### Text block
—————

Monday, November 9, 2009

`COLUMBIAGATE': Is Columbia University's West Harlem-Manhattanville Campus Expansion Project Illegal?--Part 2

In a January 21, 2009 petition to the First Judicial Department of the Supreme Court of the State of New York Appellate Division, a New York City civil liberties lawyer named Norman Siegel presented the legal case against allowing the Columbia University Administration to move forward on its 17-acre campus expansion project in the West Harlem-Manhattanville neighborhood, just north of West 125th Street.

According Siegel’s January 21, 2009 petition:

“This case raises the question of whether allegedly public purposes attributed to a project long after it was fully conceived, and that involve almost no use of the land or facilities proposed to be developed, or that are diminutive in relation to the private benefit conferred by the project, constitute `civic’ or `public’ purposes, or whether they are not, in fact, pretext.

—————

### Entries
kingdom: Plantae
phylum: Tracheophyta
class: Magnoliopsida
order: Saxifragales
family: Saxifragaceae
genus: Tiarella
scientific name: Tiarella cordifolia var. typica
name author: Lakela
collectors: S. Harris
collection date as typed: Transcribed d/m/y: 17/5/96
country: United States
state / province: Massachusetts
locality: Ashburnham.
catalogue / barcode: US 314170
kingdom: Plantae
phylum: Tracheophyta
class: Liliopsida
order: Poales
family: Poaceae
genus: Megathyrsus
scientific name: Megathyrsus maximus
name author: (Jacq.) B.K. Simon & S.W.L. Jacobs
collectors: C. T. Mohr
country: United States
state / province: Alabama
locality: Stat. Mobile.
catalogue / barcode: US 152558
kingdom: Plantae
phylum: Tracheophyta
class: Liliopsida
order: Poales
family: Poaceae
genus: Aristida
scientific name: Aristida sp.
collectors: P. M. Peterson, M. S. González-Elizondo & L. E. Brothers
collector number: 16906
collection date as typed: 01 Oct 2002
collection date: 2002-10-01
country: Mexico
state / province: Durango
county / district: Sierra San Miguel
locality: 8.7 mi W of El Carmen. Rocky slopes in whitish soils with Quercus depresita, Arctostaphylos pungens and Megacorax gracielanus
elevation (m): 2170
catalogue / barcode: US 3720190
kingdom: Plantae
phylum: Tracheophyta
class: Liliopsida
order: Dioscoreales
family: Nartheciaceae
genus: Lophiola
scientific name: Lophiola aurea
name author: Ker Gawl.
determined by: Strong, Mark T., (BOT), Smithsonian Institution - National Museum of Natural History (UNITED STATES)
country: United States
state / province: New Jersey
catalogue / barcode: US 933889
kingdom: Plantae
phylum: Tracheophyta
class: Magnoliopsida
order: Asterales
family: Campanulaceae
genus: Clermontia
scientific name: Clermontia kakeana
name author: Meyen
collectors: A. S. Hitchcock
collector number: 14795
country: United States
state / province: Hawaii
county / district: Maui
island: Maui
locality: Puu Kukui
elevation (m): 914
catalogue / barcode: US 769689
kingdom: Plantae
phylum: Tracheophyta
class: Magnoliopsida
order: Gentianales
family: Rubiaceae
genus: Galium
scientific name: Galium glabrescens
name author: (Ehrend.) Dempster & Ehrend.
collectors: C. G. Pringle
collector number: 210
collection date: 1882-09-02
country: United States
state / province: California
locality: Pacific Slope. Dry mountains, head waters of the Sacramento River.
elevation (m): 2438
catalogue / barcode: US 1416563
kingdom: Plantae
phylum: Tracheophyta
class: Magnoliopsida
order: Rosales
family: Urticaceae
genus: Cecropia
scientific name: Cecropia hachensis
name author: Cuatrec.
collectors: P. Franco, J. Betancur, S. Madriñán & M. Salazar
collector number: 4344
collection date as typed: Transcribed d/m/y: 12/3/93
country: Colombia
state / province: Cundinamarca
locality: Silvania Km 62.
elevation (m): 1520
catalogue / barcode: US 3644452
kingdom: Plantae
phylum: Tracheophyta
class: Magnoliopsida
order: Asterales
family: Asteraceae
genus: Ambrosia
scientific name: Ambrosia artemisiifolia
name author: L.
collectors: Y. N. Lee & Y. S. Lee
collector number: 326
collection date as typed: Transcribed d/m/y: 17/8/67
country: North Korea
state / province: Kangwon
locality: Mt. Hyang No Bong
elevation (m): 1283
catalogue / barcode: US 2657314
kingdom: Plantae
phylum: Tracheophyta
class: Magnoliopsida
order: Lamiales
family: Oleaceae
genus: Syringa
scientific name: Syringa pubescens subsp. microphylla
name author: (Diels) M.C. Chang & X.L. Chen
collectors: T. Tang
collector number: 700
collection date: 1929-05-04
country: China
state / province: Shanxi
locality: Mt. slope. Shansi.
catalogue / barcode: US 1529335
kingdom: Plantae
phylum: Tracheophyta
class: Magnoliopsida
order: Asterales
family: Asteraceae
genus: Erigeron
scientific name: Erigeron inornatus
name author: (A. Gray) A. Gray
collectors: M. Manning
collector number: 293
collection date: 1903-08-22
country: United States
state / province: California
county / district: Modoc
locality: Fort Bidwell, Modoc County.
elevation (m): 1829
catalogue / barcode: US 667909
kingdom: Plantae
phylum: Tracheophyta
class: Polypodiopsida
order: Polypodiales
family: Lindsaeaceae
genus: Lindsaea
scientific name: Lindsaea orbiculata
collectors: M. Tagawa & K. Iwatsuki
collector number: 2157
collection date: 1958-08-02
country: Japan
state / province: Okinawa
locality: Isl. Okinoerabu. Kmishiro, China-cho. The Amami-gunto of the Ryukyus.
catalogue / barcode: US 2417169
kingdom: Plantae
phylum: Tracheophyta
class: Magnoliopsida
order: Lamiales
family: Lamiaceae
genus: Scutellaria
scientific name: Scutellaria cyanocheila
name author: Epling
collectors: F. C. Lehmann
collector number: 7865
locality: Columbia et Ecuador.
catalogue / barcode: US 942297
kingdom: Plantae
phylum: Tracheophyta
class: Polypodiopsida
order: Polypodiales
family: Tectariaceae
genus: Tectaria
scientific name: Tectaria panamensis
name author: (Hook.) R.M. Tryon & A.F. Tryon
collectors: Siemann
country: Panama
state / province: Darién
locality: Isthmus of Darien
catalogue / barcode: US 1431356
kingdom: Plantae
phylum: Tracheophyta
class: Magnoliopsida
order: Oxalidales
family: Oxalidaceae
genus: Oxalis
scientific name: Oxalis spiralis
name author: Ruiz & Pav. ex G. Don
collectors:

—————

### What to work on
1. According to the post on Columbia University's campus expansion, who filed the January 21, 2009 petition opposing the project?
2. Go on with the post on Columbia University's campus expansion, starting after its last sentence.
The entries have no connection to the post on Columbia University's campus expansion.

### Per-task outputs
1. Norman Siegel, a New York City civil liberties lawyer.

2.
“This case presents the question of whether the desire of any private university to expand, or the acquisition of proprietary knowledge, constitute a `civic’ purpose.

“And this case raises the constitutional question of whether the use of eminent domain for economic development alone, under the Supreme Court of the United States’s 2006 decision in Kelo v. City of New London, constitutes a public use, benefit or purpose in the absence of a carefully considered plan with public purposes determined prior to selection of a developer and reached through a transparent and accountable public process.

“…Columbia and Empire State Development Corporation [ESDC] have refused to compromise, and ESDC…has condoned and enabled Columbia in its drive to achieve 100% physical, economic, and cultural control of the entire area…For Columbia’s preference to have it all is what this struggle is being fought for. Columbia’s preference to have it all does not constitute a public use, benefit or purpose…”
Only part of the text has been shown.